Source text:

-------------------------

Fed report shows sharp drop in credit card use
See updated story: Credit card use drops sharply again in December
Consumers sharply reduced their credit card balances in December, according to monthly data from the Federal Reserve, as borrowers made fewer purchases with plastic.
That decline in credit card balances stems from a general pullback in consumer spending, analysts say. "Over the past three months, nominal consumer spending has been falling at the fastest rate since World War II," says Sean Maher, an associate economist with Moody's Economy.com in West Chester, Pa. Maher says that falling gasoline prices have meant less reliance on credit cards at the pump. Based on Moody's Economy.com estimates, drivers could save well above $100 billion over the course of 2009 if gas remains at $2 a gallon.
Today's release of the Fed's monthly G.19 report on consumer credit highlighted that drop in card use. According to the G.19 report, revolving credit -- a category of loans made up almost entirely of credit card debt -- showed a 7.8 percent decline in December. Previously, the Fed had reported that revolving credit plunged in November 2008 at an annualized rate of 3.4 percent. However, that number was revised sharply lower in the current report to 8.5 percent. Overall, revolving debt fell to $963.5 billion from a total of $969.9 billion in November.

-------------------------

Extracted entries:
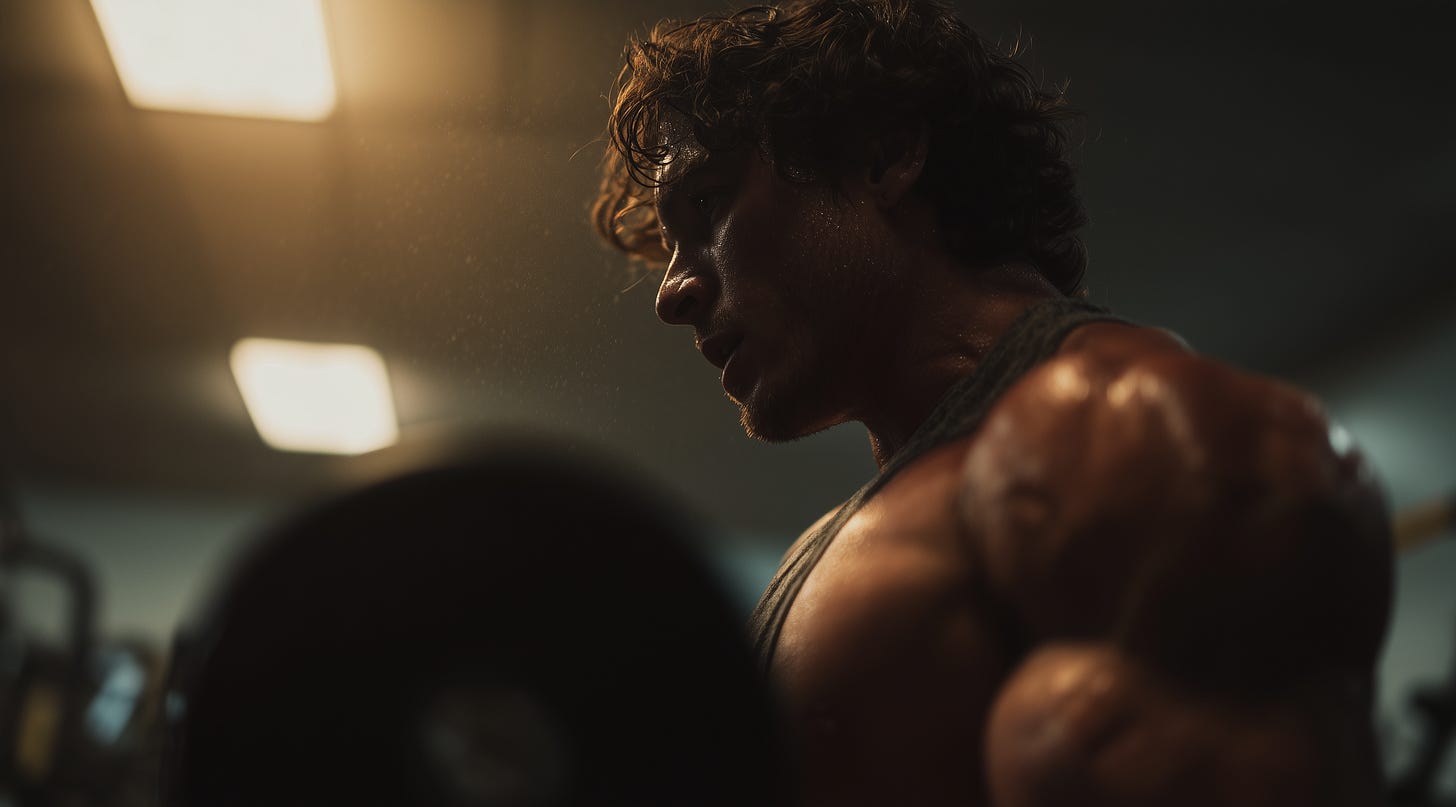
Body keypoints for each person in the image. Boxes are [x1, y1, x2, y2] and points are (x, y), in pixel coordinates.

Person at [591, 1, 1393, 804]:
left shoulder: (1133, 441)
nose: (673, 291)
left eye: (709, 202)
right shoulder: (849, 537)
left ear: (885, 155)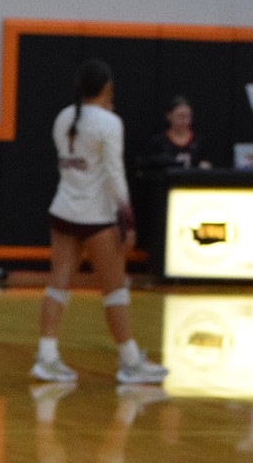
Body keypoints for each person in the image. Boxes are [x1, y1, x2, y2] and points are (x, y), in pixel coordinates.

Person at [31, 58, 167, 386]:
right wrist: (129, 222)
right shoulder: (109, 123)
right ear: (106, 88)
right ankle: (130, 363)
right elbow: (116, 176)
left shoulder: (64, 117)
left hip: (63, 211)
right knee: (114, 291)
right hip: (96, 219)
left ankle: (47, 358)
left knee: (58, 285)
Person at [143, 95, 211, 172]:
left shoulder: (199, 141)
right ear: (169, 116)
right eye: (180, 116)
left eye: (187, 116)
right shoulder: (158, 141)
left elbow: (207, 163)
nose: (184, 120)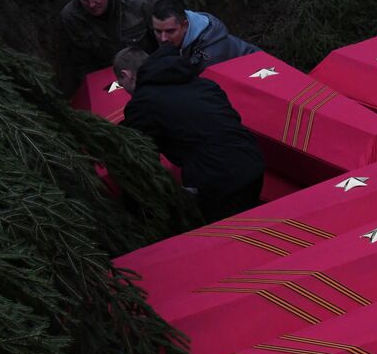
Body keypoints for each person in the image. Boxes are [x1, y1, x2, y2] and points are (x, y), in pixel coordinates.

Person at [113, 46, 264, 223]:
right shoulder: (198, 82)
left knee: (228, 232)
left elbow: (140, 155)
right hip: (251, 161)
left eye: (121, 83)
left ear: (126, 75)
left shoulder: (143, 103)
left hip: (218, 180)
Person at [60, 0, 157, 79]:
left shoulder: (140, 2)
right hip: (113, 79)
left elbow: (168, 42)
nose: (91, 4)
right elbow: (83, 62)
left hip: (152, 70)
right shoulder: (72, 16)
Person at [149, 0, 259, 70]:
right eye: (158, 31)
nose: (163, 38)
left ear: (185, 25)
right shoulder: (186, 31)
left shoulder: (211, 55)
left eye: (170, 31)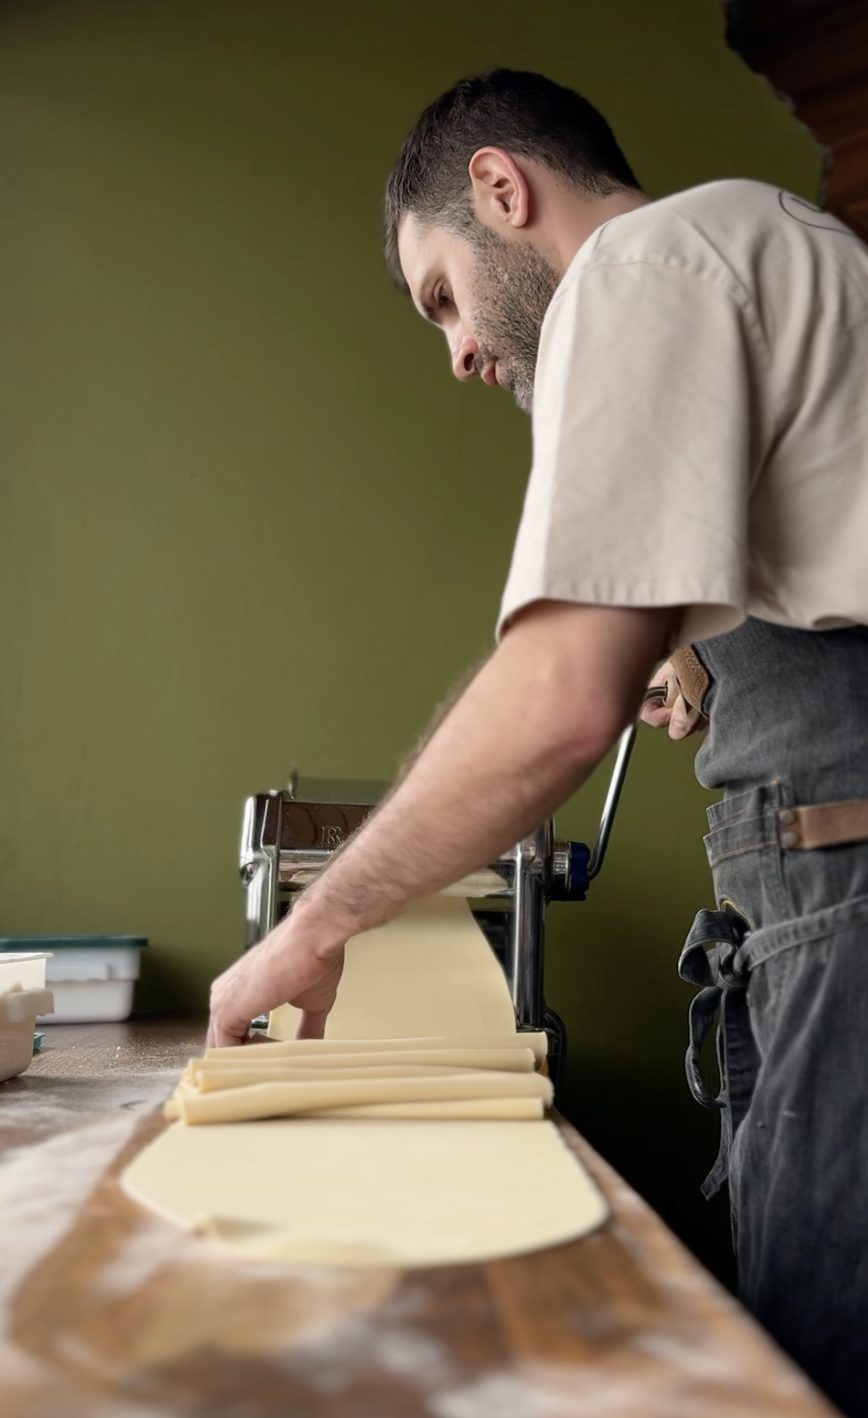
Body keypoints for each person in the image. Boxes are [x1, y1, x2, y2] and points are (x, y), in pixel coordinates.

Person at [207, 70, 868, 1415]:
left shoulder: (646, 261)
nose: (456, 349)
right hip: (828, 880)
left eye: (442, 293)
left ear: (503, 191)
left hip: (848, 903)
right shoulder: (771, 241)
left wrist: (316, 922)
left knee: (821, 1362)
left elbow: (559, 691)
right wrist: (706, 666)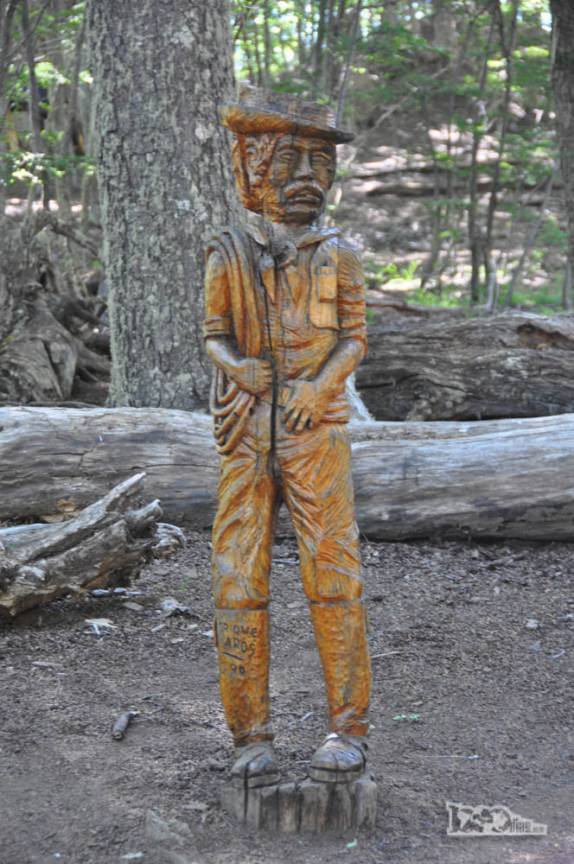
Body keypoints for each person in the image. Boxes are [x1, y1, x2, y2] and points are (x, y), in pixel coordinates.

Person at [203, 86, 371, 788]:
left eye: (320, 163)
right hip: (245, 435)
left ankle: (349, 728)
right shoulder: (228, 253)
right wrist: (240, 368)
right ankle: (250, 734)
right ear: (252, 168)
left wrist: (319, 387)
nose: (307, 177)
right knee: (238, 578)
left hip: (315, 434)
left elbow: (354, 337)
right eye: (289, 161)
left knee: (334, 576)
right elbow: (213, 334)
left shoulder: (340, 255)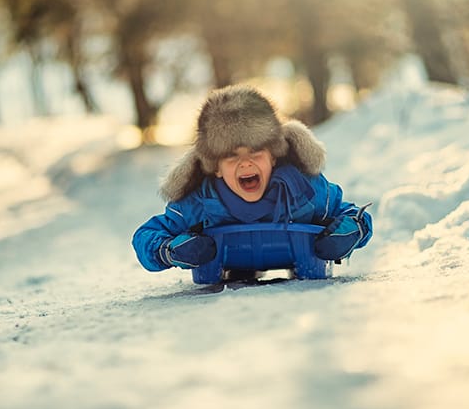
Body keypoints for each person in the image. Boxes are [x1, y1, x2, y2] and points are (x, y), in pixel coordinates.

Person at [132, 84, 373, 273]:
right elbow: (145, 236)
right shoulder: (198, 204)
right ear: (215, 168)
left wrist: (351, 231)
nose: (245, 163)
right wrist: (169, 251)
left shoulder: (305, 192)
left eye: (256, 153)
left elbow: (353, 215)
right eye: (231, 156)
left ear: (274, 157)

-------------------------

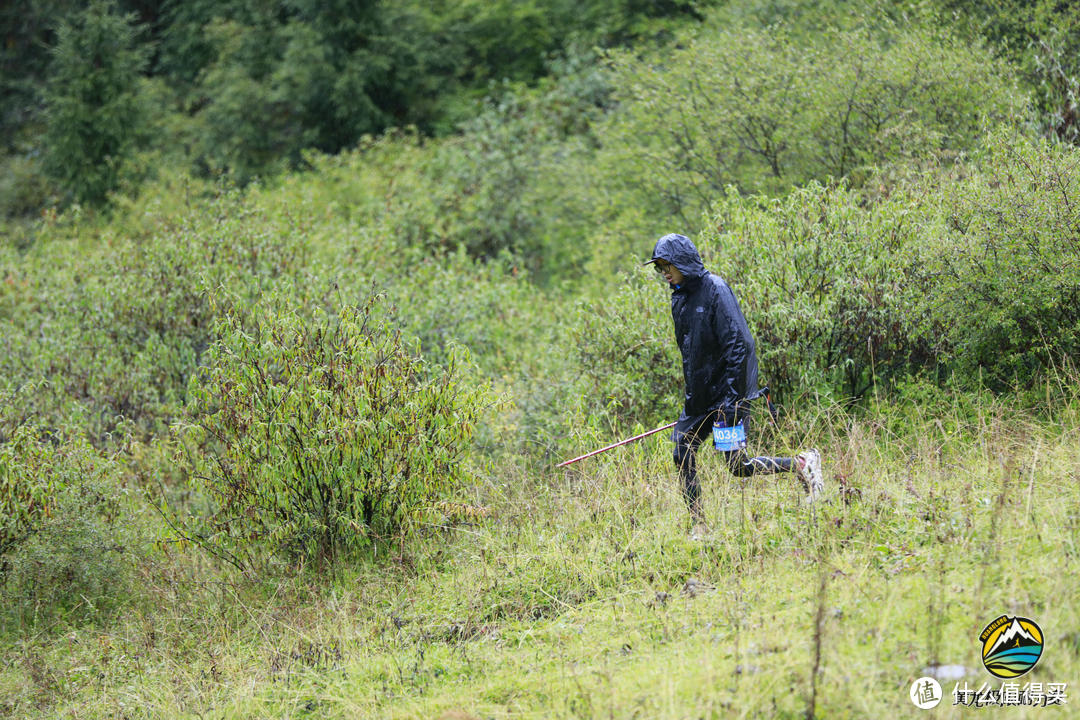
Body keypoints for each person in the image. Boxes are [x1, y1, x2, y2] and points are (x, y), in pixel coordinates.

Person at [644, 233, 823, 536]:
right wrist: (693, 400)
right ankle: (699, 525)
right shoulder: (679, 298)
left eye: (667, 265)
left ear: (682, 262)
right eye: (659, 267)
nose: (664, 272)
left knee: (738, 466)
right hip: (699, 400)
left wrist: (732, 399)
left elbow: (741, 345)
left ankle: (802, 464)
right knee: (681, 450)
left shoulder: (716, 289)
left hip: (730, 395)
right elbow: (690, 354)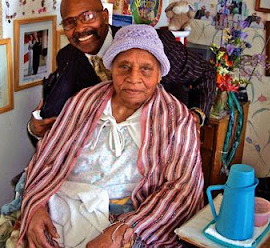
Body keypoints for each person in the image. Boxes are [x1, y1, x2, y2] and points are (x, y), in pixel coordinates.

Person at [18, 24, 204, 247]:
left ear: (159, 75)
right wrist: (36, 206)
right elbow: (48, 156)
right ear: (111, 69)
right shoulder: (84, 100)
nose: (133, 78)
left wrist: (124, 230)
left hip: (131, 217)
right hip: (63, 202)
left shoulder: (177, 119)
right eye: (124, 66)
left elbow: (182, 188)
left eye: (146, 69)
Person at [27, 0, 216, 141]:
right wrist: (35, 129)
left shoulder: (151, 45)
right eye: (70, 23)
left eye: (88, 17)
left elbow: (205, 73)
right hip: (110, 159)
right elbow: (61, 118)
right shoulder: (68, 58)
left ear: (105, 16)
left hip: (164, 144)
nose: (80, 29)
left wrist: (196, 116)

-------------------------

Prompt: From the article on credit card use, extract the passage that begins with the words "That decline in" and ends after "at $2 a gallon.", copying it word for word.

Solution:
That decline in credit card balances stems from a general pullback in consumer spending, analysts say. "Over the past three months, nominal consumer spending has been falling at the fastest rate since World War II," says Sean Maher, an associate economist with Moody's Economy.com in West Chester, Pa. Maher says that falling gasoline prices have meant less reliance on credit cards at the pump. Based on Moody's Economy.com estimates, drivers could save well above $100 billion over the course of 2009 if gas remains at $2 a gallon.